Focus implementation effort on the toolchain
Table of contents
Abstract
Proposal to focus implementation effort for the next 1-2 years on the Carbon toolchain instead of the explorer. This will impact the explorer in a few ways:
- We will keep the explorer’s code in place, building, and passing its basic tests. It can remain a good baseline for exploring Carbon’s language features.
- We won’t prioritize expanding the explorer’s coverage of Carbon features or other improvements – it is good enough for what we need until the toolchain catches up.
- We will stop actively fuzzing and expanding test coverage for the explorer.
- Eventually, when we want to resume work on the explorer, we’ll evaluate the best platform to build on – the current explorer codebase or on top of the toolchain’s semantic IR.
Problem
Carbon is still a relatively small project, and we need to avoid spreading ourselves out too much over too many efforts. Currently, we’re maintaining two implementation codebases – the Carbon Explorer and the Carbon Toolchain. While historically these have served importantly different needs of the project, the current state has changed.

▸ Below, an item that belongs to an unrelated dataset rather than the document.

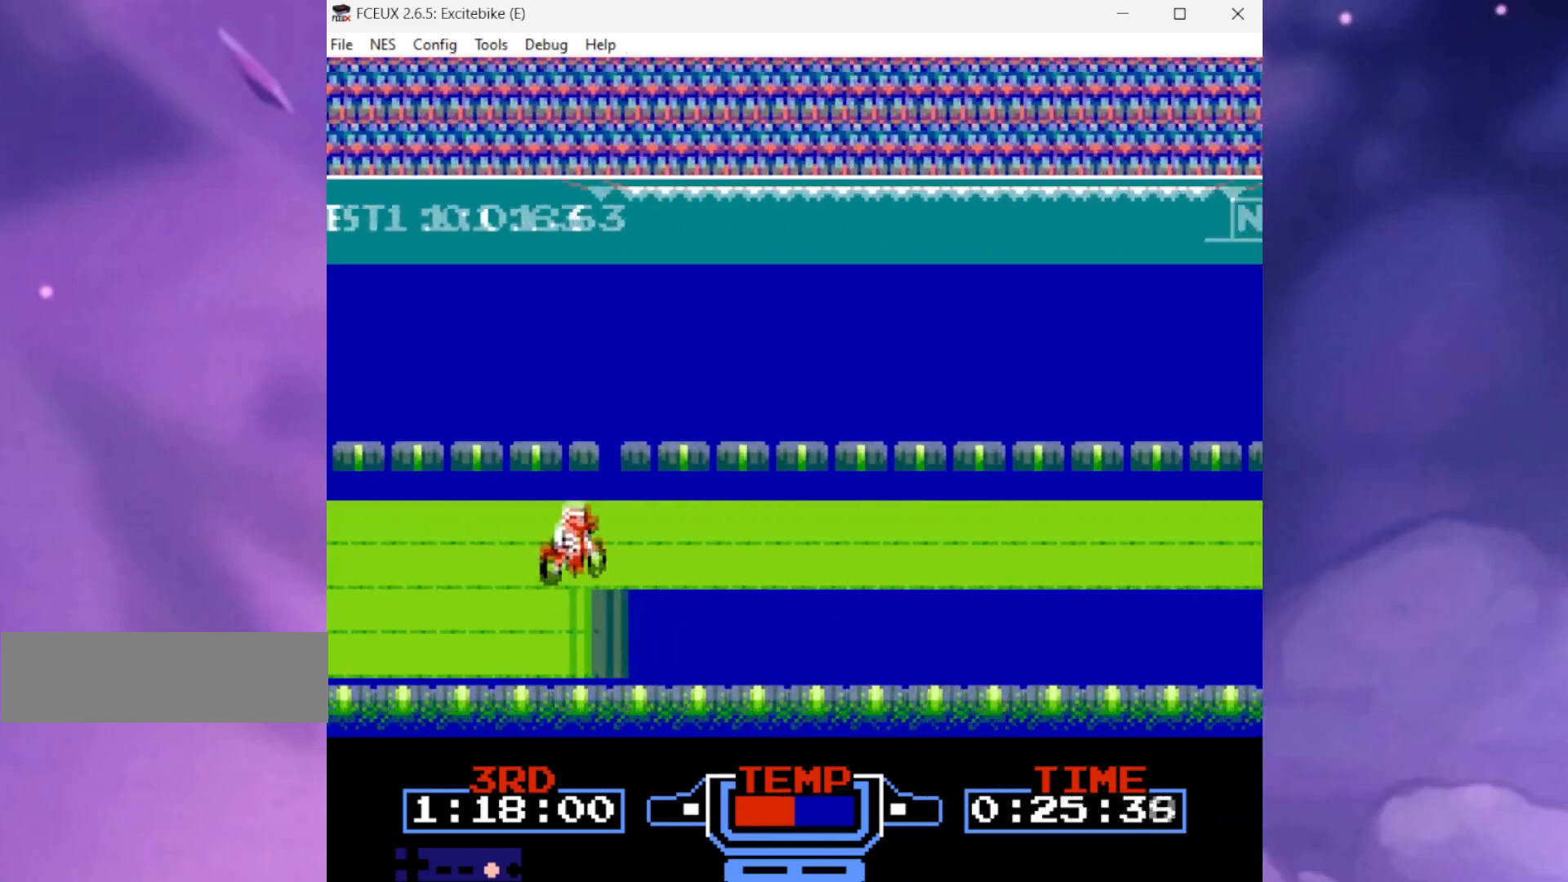
{"buttons": ["B"], "events": []}
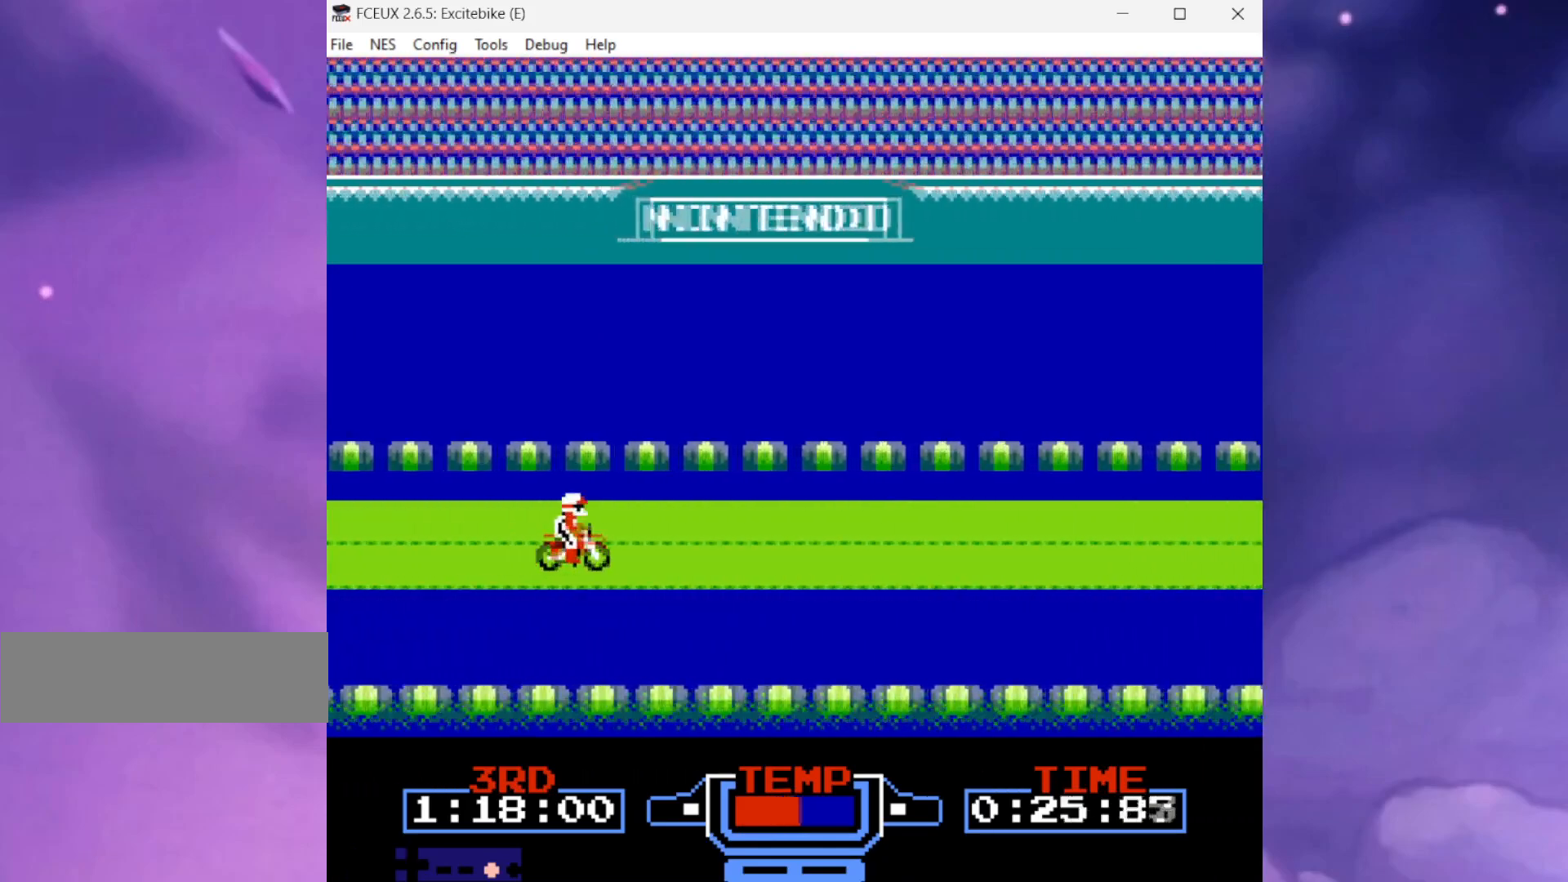
{"buttons": ["B"], "events": []}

We’re now moving slower as a consequence of spreading out our energy across both.
Background
Originally, the Carbon Explorer served two major purposes:
-
A high-level or “abstract machine” executable semantic model for the design of the language.
-
A rapid prototyping platform with a generated parser and maximally simple & traditional internal architecture (ASTs, etc.).
The first purpose and use case remains extremely important and something that we should support. However, long-term it may make more sense to build on the same core internal representation as the toolchain in order to avoid duplicated effort and maximize its utility. We’ll understand the tradeoffs there better once the toolchain is similarly feature complete.
The second use case is no longer critical. At the time, the toolchain was nascent and using a highly experimental architecture with many unknowns. It was hard to be confident it would work at all, much less add a feature to it. We also had a large number of design features for Carbon that needed to have some form of implementation experience in order to validate the designs themselves.
The current state of the project is very different. The driving purpose of prototyping many of the core language features, from inheritance, to generics, to expression category, has been achieved. While there are large designs that are not yet in the explorer, we have proven out the most critical components and gotten critical implementation feedback.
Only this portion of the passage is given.